If I have the fourier series of $|x|$ for $-l < x < l$ and I make it periodic with period $2l$ I get a cos series: $$ \frac{l}{2} -\frac{4l}{\pi^2}\sum_{m=0}^\infty\cos\left((2m+1)\pi\frac{x}{l}\right)\frac{1}{(2m+1)^2}. $$
If I take the term wise integral and derivatives I can see the the integral should converge more quickly and its terms go as $1/m^3$ and the derivative should converge more slowly going as $1/m$. However is it possible to show that they converge to a particular value in order to see if its the same as the original function?

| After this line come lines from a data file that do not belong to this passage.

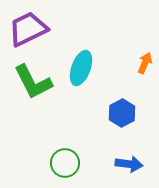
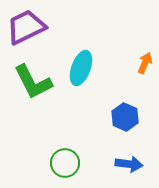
purple trapezoid: moved 2 px left, 2 px up
blue hexagon: moved 3 px right, 4 px down; rotated 8 degrees counterclockwise
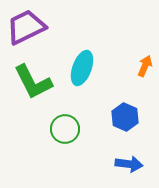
orange arrow: moved 3 px down
cyan ellipse: moved 1 px right
green circle: moved 34 px up
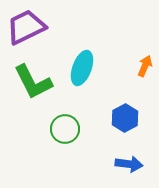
blue hexagon: moved 1 px down; rotated 8 degrees clockwise
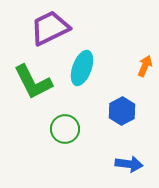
purple trapezoid: moved 24 px right, 1 px down
blue hexagon: moved 3 px left, 7 px up
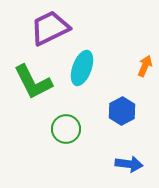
green circle: moved 1 px right
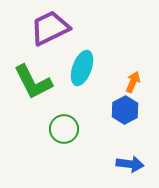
orange arrow: moved 12 px left, 16 px down
blue hexagon: moved 3 px right, 1 px up
green circle: moved 2 px left
blue arrow: moved 1 px right
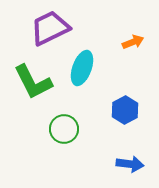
orange arrow: moved 40 px up; rotated 45 degrees clockwise
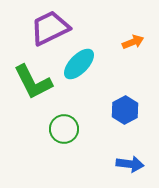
cyan ellipse: moved 3 px left, 4 px up; rotated 24 degrees clockwise
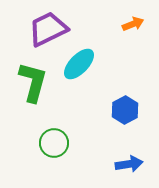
purple trapezoid: moved 2 px left, 1 px down
orange arrow: moved 18 px up
green L-shape: rotated 138 degrees counterclockwise
green circle: moved 10 px left, 14 px down
blue arrow: moved 1 px left; rotated 16 degrees counterclockwise
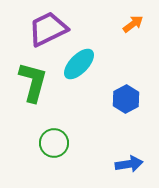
orange arrow: rotated 15 degrees counterclockwise
blue hexagon: moved 1 px right, 11 px up
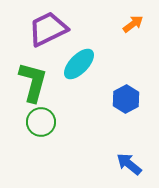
green circle: moved 13 px left, 21 px up
blue arrow: rotated 132 degrees counterclockwise
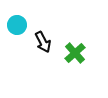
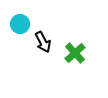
cyan circle: moved 3 px right, 1 px up
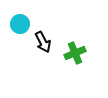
green cross: rotated 20 degrees clockwise
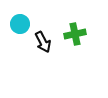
green cross: moved 19 px up; rotated 10 degrees clockwise
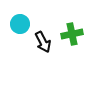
green cross: moved 3 px left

derivative: $-\frac{4l}{\pi}\sum_{m=0}^\infty\sin\left((2m+1)\pi\frac{x}{l}\right)\frac{1}{2m+1}.$
integral: $\frac{lx}{2} -\frac{4l^2}{\pi^3}\sum_{m=0}^\infty\sin\left((2m+1)\pi\frac{x}{l}\right)\frac{1}{(2m+1)^3}$
Your series converges uniformly to the continuous function f(x) = |x| in the interval of periodicity. Consequently the integrated series as you stated above converges also uniformly to the integral of f , i.e.,$\int_0^x {f(t)dt} $, the integral of |x|. The derived series converges everywhere and uniformly away from 0 in [-l, l]. Therefore, it converges to the derivative of f and to 0 at 0,i.e., 1 for x > 0 and -1 for x < 0 and 0 for x = 0. I do not quite understand by "to show that they converge to a particular value in order to see if its the same as the original function?" If you mean how to sum the derived series and the integrated series other than by what I just said, then it is a different question altogether.